A life-size golden statue of Prime Minister Benjamin Netanyahu which mysteriously appeared in the center of Tel Aviv has captivated social media. Though dismantled several hours later, passersby managed to take some cool pictures with the ‘Golden Bibi’.
The statue of Netanyahu was seen in Tel Aviv's Rabin Square on Tuesday morning, Israeli media said.
Haaretz reported that it was placed by Israeli artist Itay Zalait, who earlier claimed that he “will undertake a subversive artistic political act which will garner much media attention.”
Cheering crowds immediately gathered in front of the Golden Bibi, taking selfies with the Israeli PM.

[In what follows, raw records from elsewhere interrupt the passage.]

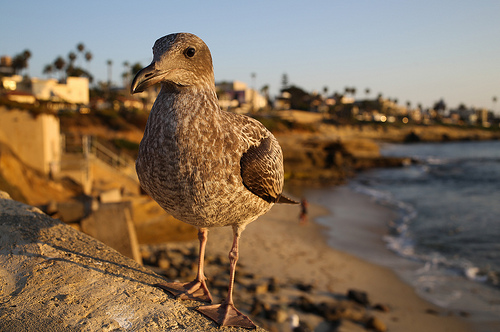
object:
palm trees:
[43, 40, 93, 80]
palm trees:
[341, 83, 369, 101]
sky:
[5, 4, 113, 45]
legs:
[192, 220, 261, 330]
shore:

"I think it’s funny, I like it. It’s art and I like the idea,” Reut, a passerby, told i24news. “I'm actually thinking about what other people think of it – whether people take it as sarcasm or whether they take it as something that we should do.”
“It's cool,” another passerby told Haaretz. “Netanyahu earned it. The people elect him again and again.”

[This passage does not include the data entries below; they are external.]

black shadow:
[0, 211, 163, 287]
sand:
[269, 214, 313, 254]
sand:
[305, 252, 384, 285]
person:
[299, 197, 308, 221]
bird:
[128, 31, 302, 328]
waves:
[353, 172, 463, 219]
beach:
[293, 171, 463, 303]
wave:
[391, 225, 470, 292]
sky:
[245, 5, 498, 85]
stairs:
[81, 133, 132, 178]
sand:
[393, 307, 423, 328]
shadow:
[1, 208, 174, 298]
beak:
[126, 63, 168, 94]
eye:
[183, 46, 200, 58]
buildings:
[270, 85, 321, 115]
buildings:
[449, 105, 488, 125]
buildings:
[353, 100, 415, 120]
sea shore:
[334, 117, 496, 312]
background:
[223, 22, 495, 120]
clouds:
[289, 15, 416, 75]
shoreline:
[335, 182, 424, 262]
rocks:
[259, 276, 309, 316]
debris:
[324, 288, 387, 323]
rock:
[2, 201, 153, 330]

The city authorities were not amused by the artist’s idea and ordered the statue’s removal.
Former chairwoman of Tel Aviv City Council Yael Dayan condemned the move, saying it is merely “a provocation.”
“The municipality is going to remove [the statue] and it’s a pity that they didn’t do it immediately," Dayan told i24news.
"The sick idea of putting a golden calf – a statue of Benjamin Netanyahu in Rabin Square, which is the square where Rabin was assassinated upon the incitement of Netanyahu – he is a winner, a golden calf of the bible and people are what, expected to respect it?"
The statue is "horrendous," one passerby, Nina Lobel, told Reuters, adding that the artist wanted "to show him [Netanyahu] as a dictator."
Israeli Culture Minister Miri Regev called it an “expression of hatred towards Netanyahu” on her Facebook page.
“On social media there have been tens of thousands of comments about ‘King Bibi’,” Zalait said later on Army Radio. “I simply made it a reality and put it in its deserved place, the Kings of Israel Square.”
He was referring to the square’s name before it was changed to Rabin Square in honor of Yitzhak Rabin, the Israeli PM who was assassinated there in 1995.
Facebook users even created a group calling on people to gather and dismantle the statue before the city authorities could do it.
“Shoot the [statue of] Bibi, before the city does it,” wrote the group.
“There is no logical explanation for the unique phenomenon called Bibi in Israel. We must stop this obsessive ritual,” one person wrote on Facebook.
The group released a video of the Golden Netanyahu being toppled, with many regretting that they were not present at the ‘ceremony’ to bring down the statue of the PM.